Each of our Big Ten writers was asked to pick a Big Ten football "person of the year" for the 2015 season. Today on the Big Ten blog, each writer will lay out the case for his choice.
Joel Stave was confused and emotionally hurting, trying to grasp how a two-year starting quarterback could no longer do the one thing he had always done better than anyone he knew: throw a football.
It was Sept. 2, 2014, and one of the most bizarre days in recent Wisconsin football history was winding down. In the morning, head coach Gary Andersen had issued a three-paragraph news release indicating Stave was being shut down because of an injury to his throwing shoulder. But after practice, Andersen backtracked on those words. Stave, as it turned out, wasn't injured at all. He was suffering from a mental block that made it nearly impossible for him to complete basic passes, the result of a confidence dip from losing out on the starting quarterback job to open the season.
Stave didn't have to speak with reporters that day. He could have slid into the background during the most painful, uncomfortable moment of his college football career. Instead, he wanted to set the record straight. He stood in the middle of a semicircle on the field and answered every probing question, even though he didn't know what answers lay ahead.
Most know the comeback story by now. For a month, Stave couldn't even practice with the team because his throws were so wild. By Week 6, however, he had regained his form, taking back the starting quarterback job and then helping the team win seven straight Big Ten games and the Outback Bowl in overtime against Auburn.
This season, Stave was given the quarterback reins under first-year head coach Paul Chryst from the first day of spring practice. He finished his senior season by guiding Wisconsin to a 10-3 record and a victory in the National Funding Holiday Bowl against USC, the Badgers' first back-to-back bowl wins in nearly a decade.
It is easy to forget now just how low Stave was 16 months ago. I can remember speaking to some inside the Wisconsin program, including coaches, who were convinced Stave would never be an effective college quarterback again. How could he come back from the depths of despair, when he had become a national story as the public poster boy for an affliction many assumed meant he had some inherent weakness to pressure?

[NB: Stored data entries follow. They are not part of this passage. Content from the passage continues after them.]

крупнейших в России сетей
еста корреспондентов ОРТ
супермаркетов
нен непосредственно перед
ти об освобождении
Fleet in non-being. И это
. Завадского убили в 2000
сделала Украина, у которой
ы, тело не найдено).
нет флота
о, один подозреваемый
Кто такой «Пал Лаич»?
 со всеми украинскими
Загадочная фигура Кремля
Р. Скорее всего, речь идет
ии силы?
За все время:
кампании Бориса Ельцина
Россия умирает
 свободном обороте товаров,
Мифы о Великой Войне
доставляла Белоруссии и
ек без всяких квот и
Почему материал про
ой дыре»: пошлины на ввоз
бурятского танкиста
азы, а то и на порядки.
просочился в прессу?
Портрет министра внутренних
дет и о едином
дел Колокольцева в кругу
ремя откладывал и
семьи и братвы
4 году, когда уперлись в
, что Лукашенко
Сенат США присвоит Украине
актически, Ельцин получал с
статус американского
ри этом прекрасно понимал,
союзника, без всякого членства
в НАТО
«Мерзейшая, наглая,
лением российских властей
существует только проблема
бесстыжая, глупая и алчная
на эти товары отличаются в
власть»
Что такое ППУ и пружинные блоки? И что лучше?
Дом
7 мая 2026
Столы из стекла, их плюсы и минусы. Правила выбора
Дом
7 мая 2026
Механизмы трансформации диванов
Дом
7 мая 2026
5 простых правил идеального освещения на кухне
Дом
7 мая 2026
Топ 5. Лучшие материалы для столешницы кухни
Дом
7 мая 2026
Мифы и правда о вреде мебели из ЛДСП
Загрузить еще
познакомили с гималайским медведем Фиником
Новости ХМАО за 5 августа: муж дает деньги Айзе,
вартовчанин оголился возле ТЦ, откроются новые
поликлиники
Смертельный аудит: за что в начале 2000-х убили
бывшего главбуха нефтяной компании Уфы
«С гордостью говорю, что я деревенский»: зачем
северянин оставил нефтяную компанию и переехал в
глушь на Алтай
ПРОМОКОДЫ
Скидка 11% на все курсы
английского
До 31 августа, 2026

But one thing Stave said during his impromptu interview session was telling of the type of person he was, of the mindset required to persevere through it all.
"Things aren't always going to go your way," Stave said. "It's all about how you respond to it, how you bounce back, how you handle adversity. Right now, I've had a little bit of adversity thrown at me, and now I've got to handle it like I've always handled adversity."
Stave then set about slowly overcoming his passing issue by simply telling himself he would throw his way out of the slump. He threw with teammates, with friends or by himself, at a series of dummy targets in the Badgers' indoor practice facility until that familiar zip on his passes returned. During his entire career, he personified an old Japanese proverb: Fall seven times and stand up eight.
He broke his collarbone in 2012 against Michigan State during his best game that season and missed two months. He suffered an injury to the AC joint in his throwing shoulder during a bowl-game loss to South Carolina that closed the 2013 season. He infamously lost that starting job to open the 2014 campaign because the head coach wanted a more mobile quarterback.
Things aren't always going to go your way. It's all about how you respond to it.
This season, he threw as many interceptions as touchdown passes. He was ridiculed by fans who wanted to see a backup take Stave's place, to the point that jeers occurred as much at home as on the road, he said.
He sustained a head injury and missed most of the Illinois game. He was inadvertently stepped on during the Holiday Bowl and broke his nose in his final career game, blood oozing from the bridge and out his nostril.
Things aren't always going to go your way. It's all about how you respond to it.
At every turn, Stave demonstrated the fortitude to carry on. He saved one of his best performances for last, which invariably changed some perceptions of his career. In the Holiday Bowl, Stave completed 18 of 27 passes for 217 yards with one touchdown and no interceptions. He earned the game's offensive MVP honor after Wisconsin defeated USC 23-21 and he returned to lead the game-winning drive with a busted nose.
Fans will be left to wonder why Stave couldn't deliver like that in so many other games. But Stave gets my vote for Big Ten person of the year for the manner in which he persisted through so many trying times. He won more games than any starting quarterback in program history, finishing 31-10 despite arriving as a walk-on who had one scholarship offer in high school.
Yes, gauging a quarterback solely on wins is a flawed metric. And where he ranks in the pantheon of Wisconsin quarterbacks can be debated for years. But refusing to acknowledge the role he played in many of those victories, particularly while hampered by a depleted offense this season, also doesn't do Stave's career justice.
Stave went out a winner. He did so with class and humility under heavy scrutiny. He was the imperfect picture of perseverance until the very end.